_Your instructions:_
Reply with exactly the lines from the one that contains "class has visited Guangzhou." through the last line of the records below, and with no other lines.

START Supplied data

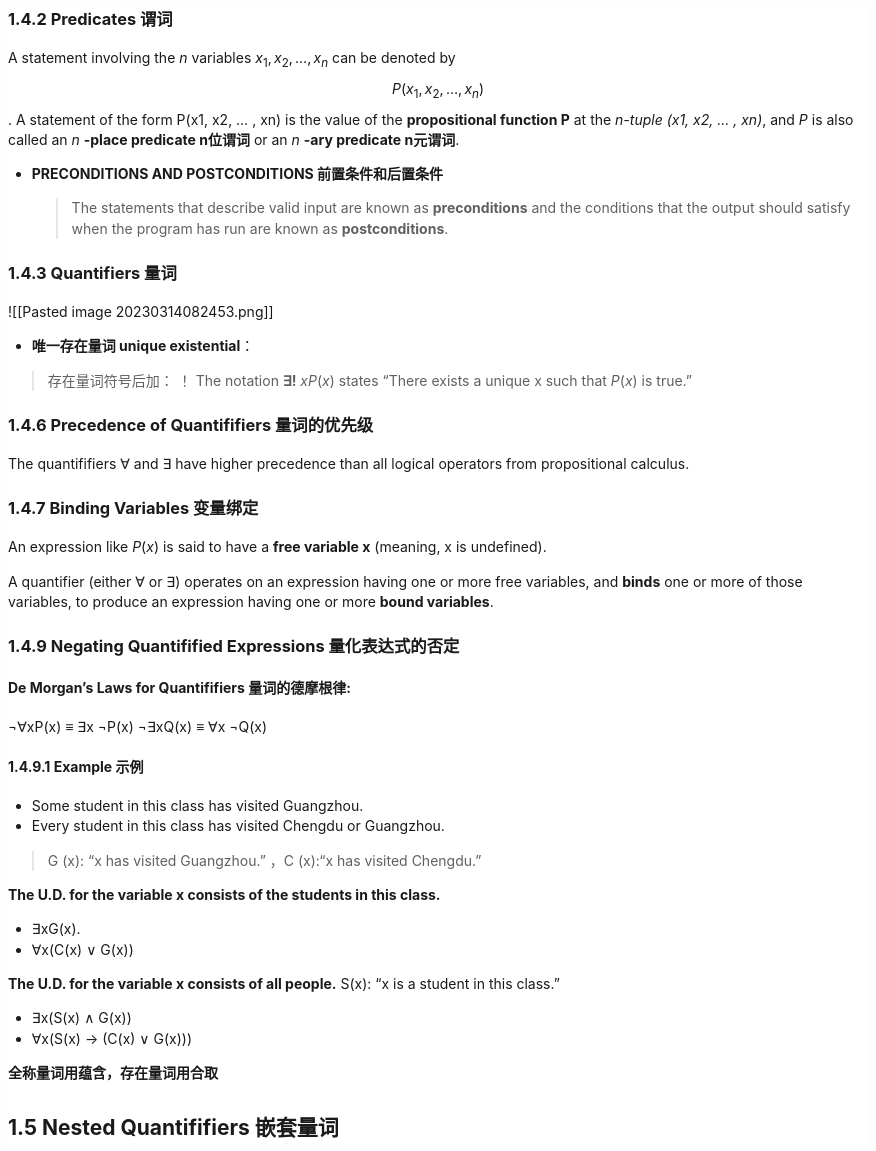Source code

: ### 1.4.2 Predicates 谓词
A statement involving the $n$ variables $x_1, x_2, … , x_n$ can be denoted by
   $$P(x_1, x_2, … ,x_n)$$.
A statement of the form P(x1, x2, … , xn) is the value of the **propositional function P** at the *n-tuple (x1, x2, … , xn)*, and *P* is also called an *n* **-place predicate n位谓词** or an *n* **-ary predicate n元谓词**.

+ **PRECONDITIONS AND POSTCONDITIONS 前置条件和后置条件** 
  >The statements that describe valid input are known as **preconditions** and the conditions that the output should satisfy when the program has run are known as **postconditions**.

### 1.4.3 Quantifiers 量词
![[Pasted image 20230314082453.png]]
+ **唯一存在量词 unique existential**：
>存在量词符号后加：  ！
>The notation **∃!** $xP(x)$  states “There exists a unique x such that $P(x)$ is true.”

### 1.4.6 Precedence of Quantififiers 量词的优先级
The quantififiers ∀ and ∃ have higher precedence than all logical operators from propositional calculus.

### 1.4.7 Binding Variables 变量绑定
An expression like $P(x)$ is said to have a **free variable x** (meaning, x is undefined).

A quantifier (either ∀ or ∃) operates on an expression having one or more free variables, and **binds** one or more of those variables, to produce an expression having one or more **bound variables**.

### 1.4.9 Negating Quantifified Expressions 量化表达式的否定
#### De Morgan’s Laws for Quantififiers 量词的德摩根律:
¬∀xP(x) ≡ ∃x ¬P(x)
¬∃xQ(x) ≡ ∀x ¬Q(x)

#### 1.4.9.1 Example 示例
+ Some student in this class has visited Guangzhou.
+ Every student in this class has visited Chengdu or Guangzhou.

>G (x): “x has visited Guangzhou.” ，C (x):“x has visited Chengdu.”


**The U.D. for the variable x consists of the students in this class.**
+ ∃xG(x).
+ ∀x(C(x) ∨ G(x))

**The U.D. for the variable x consists of all people.**
S(x): “x is a student in this class.”
+ ∃x(S(x) ∧ G(x))
+ ∀x(S(x) → (C(x) ∨ G(x)))

**全称量词用蕴含，存在量词用合取**

## 1.5 Nested Quantififiers 嵌套量词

END Supplied data

_Your response:_
+ Some student in this class has visited Guangzhou.
+ Every student in this class has visited Chengdu or Guangzhou.

>G (x): “x has visited Guangzhou.” ，C (x):“x has visited Chengdu.”


**The U.D. for the variable x consists of the students in this class.**
+ ∃xG(x).
+ ∀x(C(x) ∨ G(x))

**The U.D. for the variable x consists of all people.**
S(x): “x is a student in this class.”
+ ∃x(S(x) ∧ G(x))
+ ∀x(S(x) → (C(x) ∨ G(x)))

**全称量词用蕴含，存在量词用合取**

## 1.5 Nested Quantififiers 嵌套量词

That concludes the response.